» Task details
Among the entries below, extract exactly the lines that run from the one with "left elbow: (360, 264)" through the one with "left knee: (347, 258)", both ends included.

» Data for the task

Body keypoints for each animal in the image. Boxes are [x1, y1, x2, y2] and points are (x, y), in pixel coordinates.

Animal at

...

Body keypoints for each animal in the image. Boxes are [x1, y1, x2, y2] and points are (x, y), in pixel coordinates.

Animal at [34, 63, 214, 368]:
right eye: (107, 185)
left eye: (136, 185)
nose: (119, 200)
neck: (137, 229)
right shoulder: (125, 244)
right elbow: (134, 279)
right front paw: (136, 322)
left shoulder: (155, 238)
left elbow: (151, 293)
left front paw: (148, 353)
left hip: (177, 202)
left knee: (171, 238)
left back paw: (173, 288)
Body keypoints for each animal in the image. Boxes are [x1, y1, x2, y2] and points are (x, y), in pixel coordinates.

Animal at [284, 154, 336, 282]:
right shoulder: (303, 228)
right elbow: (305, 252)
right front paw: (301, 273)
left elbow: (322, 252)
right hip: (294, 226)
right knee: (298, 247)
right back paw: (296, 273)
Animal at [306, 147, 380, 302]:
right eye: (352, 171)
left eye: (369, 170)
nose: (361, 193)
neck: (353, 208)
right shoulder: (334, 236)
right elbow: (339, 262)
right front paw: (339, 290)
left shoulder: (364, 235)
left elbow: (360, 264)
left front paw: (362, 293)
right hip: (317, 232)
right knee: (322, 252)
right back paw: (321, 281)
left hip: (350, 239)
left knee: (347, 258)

» Answer for this exercise
left elbow: (360, 264)
left front paw: (362, 293)
right hip: (317, 232)
right knee: (322, 252)
right back paw: (321, 281)
left hip: (350, 239)
left knee: (347, 258)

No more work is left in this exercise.